The details are as follows:
P Voller/Farm Holdings (Spain) Limited 3,204,108
D Franks 1,000,000
S Robinson 500,000
J. L Tedesco 500,000
R Burns 500,000
5,704,108
As at the balance sheet date the shares had not been cancelled as the company
had insufficient funds to finance the cancellation of the shares.
b. On the 17th January 2007 the company announced that Ray Greenwood, managing
director had decided to retire from the board. Nigel Terry, executive
chairman will assume his responsibilities.
c. David L Read, an individual has purchased 3,850,000 ordinary shares,
representing 14.45% of the company's issued share capital since the year
end. The directors have received no approaches from any party.
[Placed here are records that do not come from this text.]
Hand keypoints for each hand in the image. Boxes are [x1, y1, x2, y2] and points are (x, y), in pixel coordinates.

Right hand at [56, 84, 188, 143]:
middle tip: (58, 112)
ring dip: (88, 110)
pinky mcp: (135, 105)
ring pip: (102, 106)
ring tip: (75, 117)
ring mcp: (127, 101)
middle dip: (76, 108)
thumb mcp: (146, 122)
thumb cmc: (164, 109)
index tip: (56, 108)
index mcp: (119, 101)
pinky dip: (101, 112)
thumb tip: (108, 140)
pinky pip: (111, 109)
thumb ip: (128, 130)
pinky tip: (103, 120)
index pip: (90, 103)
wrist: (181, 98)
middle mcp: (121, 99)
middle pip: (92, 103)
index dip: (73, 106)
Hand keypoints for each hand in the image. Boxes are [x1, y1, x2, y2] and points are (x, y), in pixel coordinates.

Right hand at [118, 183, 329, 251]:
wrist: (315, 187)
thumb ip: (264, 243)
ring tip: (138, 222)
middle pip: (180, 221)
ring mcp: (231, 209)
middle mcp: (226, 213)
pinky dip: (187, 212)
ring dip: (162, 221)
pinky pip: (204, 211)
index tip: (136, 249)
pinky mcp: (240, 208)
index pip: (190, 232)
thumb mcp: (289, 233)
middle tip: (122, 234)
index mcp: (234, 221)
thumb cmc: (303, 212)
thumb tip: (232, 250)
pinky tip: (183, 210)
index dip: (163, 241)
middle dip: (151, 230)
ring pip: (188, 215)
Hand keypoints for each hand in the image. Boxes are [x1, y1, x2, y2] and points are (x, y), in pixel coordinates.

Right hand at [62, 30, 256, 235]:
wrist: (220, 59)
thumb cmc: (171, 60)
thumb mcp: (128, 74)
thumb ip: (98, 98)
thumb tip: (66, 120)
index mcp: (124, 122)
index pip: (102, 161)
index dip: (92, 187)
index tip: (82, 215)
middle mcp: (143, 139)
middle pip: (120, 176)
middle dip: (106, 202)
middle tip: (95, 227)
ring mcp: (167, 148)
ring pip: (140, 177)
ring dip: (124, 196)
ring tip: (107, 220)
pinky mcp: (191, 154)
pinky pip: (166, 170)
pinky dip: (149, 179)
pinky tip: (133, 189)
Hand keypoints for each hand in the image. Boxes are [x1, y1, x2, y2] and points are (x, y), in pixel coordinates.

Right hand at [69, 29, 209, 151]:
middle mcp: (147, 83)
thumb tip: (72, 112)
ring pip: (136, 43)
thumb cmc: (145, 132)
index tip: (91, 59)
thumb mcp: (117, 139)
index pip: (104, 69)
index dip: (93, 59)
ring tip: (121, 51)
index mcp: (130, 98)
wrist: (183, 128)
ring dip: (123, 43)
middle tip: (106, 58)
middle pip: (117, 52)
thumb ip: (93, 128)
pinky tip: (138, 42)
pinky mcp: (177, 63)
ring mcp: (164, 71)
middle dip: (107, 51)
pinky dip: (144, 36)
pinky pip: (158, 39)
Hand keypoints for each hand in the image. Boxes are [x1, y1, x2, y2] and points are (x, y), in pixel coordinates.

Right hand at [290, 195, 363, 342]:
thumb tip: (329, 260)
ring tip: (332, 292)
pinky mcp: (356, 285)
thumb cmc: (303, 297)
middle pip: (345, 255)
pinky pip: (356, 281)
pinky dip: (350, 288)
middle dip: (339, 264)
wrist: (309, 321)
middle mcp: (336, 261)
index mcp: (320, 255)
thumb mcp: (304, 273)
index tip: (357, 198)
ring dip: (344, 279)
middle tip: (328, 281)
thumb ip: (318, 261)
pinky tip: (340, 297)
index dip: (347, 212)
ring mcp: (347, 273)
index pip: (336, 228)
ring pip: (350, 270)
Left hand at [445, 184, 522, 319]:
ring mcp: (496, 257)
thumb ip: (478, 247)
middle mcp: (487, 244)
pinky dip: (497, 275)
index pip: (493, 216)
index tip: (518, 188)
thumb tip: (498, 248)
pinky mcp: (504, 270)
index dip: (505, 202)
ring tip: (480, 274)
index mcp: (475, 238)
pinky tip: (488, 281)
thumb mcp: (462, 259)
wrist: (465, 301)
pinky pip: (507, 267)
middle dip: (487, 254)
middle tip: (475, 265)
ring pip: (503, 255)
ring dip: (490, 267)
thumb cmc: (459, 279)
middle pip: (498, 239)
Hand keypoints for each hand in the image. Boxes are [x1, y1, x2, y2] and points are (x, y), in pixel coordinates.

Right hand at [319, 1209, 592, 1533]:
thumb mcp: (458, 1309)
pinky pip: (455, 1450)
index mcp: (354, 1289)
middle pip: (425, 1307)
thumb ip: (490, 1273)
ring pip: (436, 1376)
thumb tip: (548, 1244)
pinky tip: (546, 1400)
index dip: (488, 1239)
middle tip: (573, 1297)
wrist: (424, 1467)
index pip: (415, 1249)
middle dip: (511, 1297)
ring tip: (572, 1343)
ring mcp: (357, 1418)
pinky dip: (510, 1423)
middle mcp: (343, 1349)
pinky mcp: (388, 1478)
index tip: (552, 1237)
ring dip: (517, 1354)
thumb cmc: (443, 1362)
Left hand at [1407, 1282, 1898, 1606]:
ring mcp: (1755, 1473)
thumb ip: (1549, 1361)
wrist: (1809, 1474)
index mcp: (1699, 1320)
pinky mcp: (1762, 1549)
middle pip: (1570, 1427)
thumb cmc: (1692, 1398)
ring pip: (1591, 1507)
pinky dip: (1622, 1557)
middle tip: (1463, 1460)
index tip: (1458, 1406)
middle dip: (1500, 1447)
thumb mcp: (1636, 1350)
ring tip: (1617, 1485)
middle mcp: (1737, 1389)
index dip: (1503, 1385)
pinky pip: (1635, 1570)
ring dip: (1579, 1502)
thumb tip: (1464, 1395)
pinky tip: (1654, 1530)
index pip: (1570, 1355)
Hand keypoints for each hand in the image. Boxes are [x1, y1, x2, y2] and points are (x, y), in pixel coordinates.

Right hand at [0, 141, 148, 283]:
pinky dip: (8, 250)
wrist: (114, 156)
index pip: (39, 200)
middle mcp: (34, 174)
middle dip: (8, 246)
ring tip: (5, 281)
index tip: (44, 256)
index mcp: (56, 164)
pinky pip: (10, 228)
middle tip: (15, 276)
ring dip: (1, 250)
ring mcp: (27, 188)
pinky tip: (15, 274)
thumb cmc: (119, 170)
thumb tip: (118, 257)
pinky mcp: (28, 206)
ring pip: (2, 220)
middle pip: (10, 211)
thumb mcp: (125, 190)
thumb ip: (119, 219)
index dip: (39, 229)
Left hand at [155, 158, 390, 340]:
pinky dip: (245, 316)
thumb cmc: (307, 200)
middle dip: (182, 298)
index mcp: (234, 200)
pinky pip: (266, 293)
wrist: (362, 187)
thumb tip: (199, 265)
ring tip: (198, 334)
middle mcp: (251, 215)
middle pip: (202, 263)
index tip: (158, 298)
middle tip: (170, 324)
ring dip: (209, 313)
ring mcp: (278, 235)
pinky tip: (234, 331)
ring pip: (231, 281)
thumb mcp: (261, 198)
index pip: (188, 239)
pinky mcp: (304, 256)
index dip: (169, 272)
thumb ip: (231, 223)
d. The company has secured new banking facilities with Bank Popular. Bank
Popular will initially advance up to Euro500,000 in respect of certain
debtors, and it is proposed that a wider invoice discounting facility will
be available over time.
31. GOING CONCERN
The continuation of the group's activities is dependent upon the continued
support of the bank, its creditors and the group's improving trading
performance. The group have put in place a cost reduction process which
includes a reduction in its payroll commitments. The directors are currently
negotiating an invoice discounting facility which will provide the additional
working capital required to provide the forecasted return to profitability.